Home

The iOS Audio Stack Problem

ios
audio
design

An imperative API to a shared OS service is not the right API design.

The iOS audio stack — AVAudioSession, AVAudioEngine, Audio Units, and friends — still forces developers to micromanage a global mutable singleton that the entire operating system also mutates. We issue command after command, wire nodes manually, observe a dozen notifications, and pray the timing is perfect. The result is fragile code, cryptic crashes, and weeks of debugging that should never have existed in the first place.

The Current Imperative Reality

Apple’s audio APIs expect you to hold a complex mental model of the system’s hidden state at all times. You must:

  • Configure the shared AVAudioSession
  • Activate/deactivate it at the right moments
  • Manually build and maintain an AVAudioEngine node graph
  • React to every interruption, route change, and media server reset yourself

Here’s what a simple mic → speaker passthrough looks like today.

// 1. Imperative session setup
let session = AVAudioSession.sharedInstance()
do {
    try session.setCategory(.playAndRecord,
                          mode: .default,
                          options: [.defaultToSpeaker, .allowBluetooth])
    try session.setActive(true)
} catch {
    // Good luck
}

// 2. Engine and manual wiring
let engine = AVAudioEngine()
let input = engine.inputNode
let output = engine.outputNode

let format = input.inputFormat(forBus: 0)
engine.connect(input, to: output, format: format)

// 3. Optional tap for processing
input.installTap(onBus: 0, bufferSize: 1024, format: format) { buffer, time in
    // Process microphone data
}

// 4. Start and hope nothing breaks
try engine.start()

// 5. Manual observers (you need these forever)
NotificationCenter.default.addObserver(self,
    selector: #selector(handleInterruption),
    name: AVAudioSession.interruptionNotification,
    object: nil)

Every step is order-dependent. One wrong call, one missed notification, or one background transition and your app crashes or goes silent.

Why This Design Is Fundamentally Broken

An imperative API to a shared OS service is not the right API design.

The audio hardware, Bluetooth stack, media server, and other apps all compete for the same scarce resource. An imperative model gives you too much responsibility and too little visibility. The system cannot reason about your intent — only about the sequence of calls you made. This leads to:

  • Brittle ordering dependencies
  • Race conditions with system events
  • Massive boilerplate and defensive code
  • Crashes that surface far away from the offending call

A Better Way: Declarative Intents + Delegate Callbacks

We should declare what we want to achieve and provide a delegate for how to handle I/O and lifecycle events. The system takes care of session management, engine lifecycle, node wiring, automatic reconnects after route changes, media server resets, and background behavior.

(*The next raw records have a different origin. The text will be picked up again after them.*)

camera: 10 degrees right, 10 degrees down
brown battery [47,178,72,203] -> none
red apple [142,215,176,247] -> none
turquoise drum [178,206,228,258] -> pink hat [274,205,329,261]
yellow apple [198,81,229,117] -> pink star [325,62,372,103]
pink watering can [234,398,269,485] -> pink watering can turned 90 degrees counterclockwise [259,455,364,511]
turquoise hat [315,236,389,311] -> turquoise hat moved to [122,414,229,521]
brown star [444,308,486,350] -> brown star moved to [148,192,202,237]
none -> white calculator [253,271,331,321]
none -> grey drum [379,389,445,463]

Example 1: Mic Input → Speaker Output (Passthrough)

// 1. Declare the intent once
let intent = AudioIntent.playAndRecord(
    allowsBackground: false,
    spatialPolicy: .auto,
    priority: .userInitiated
)

// 2. Configure with delegate
AudioSession.configure(with: intent, delegate: self)
extension MyAudioController: AudioIntentDelegate {

    func audioInputBufferReceived(_ buffer: AVAudioPCMBuffer, at time: AVAudioTime) {
        // Clean mic data arrives here — system already handles format and reconnection
    }

    func audioOutputBufferRequested(_ buffer: inout AVAudioPCMBuffer, at time: AVAudioTime) {
        // Fill output buffer (or passthrough mic data)
    }

    func audioSessionInterrupted(reason: AudioInterruptionReason, shouldResume: Bool) {
        // Simple, high-level handling
    }

    func audioRouteDidChange(newRoute: AVAudioSessionRouteDescription) {
        // System already reconnected everything
    }

    func audioEngineRecoveredFromError(_ error: Error) {
        // System handled recovery
    }
}

Example 2: Audio Playback (Music / Voice / Effects)

// Declare playback intent
let playbackIntent = AudioIntent.playback(
    source: .file(url: audioURL),           // or .streaming, .generator, etc.
    allowsBackground: true,
    spatialPolicy: .headTracked,
    interruptionPolicy: .pauseAndResume,
    priority: .userInitiated
)

AudioSession.configure(with: playbackIntent, delegate: self)
extension MyAudioController: AudioIntentDelegate {

    // Pull-based: system asks you for the next buffer when needed
    func audioOutputBufferRequested(_ buffer: inout AVAudioPCMBuffer, at time: AVAudioTime) {
        // Decode next chunk of audio file, generate tone, mix effects, etc.
        // System guarantees correct format and timing
    }

    func audioPlaybackFinished() {
        // Natural end of file or stream
    }

    func audioSessionInterrupted(reason: AudioInterruptionReason, shouldResume: Bool) {
        if shouldResume {
            // Optional: continue from saved position
        }
    }
}

No manual engine.start(), no node graph management, no separate notification center observers, and no fragile cleanup code. The system reconciles your declared intent with current device state and keeps everything alive.

What Apple Should Ship

A new declarative layer (AudioIntent, AudioIntentDelegate, and supporting value types) that lives alongside the existing imperative APIs. Default intent presets for common use cases (music player, VoIP, live audio processing, games) would make 90 % of apps dramatically simpler and more reliable.

Stop telling the system how to do its job and start telling it what you want. Apple, if you’re listening: give us the declarative audio stack we deserve.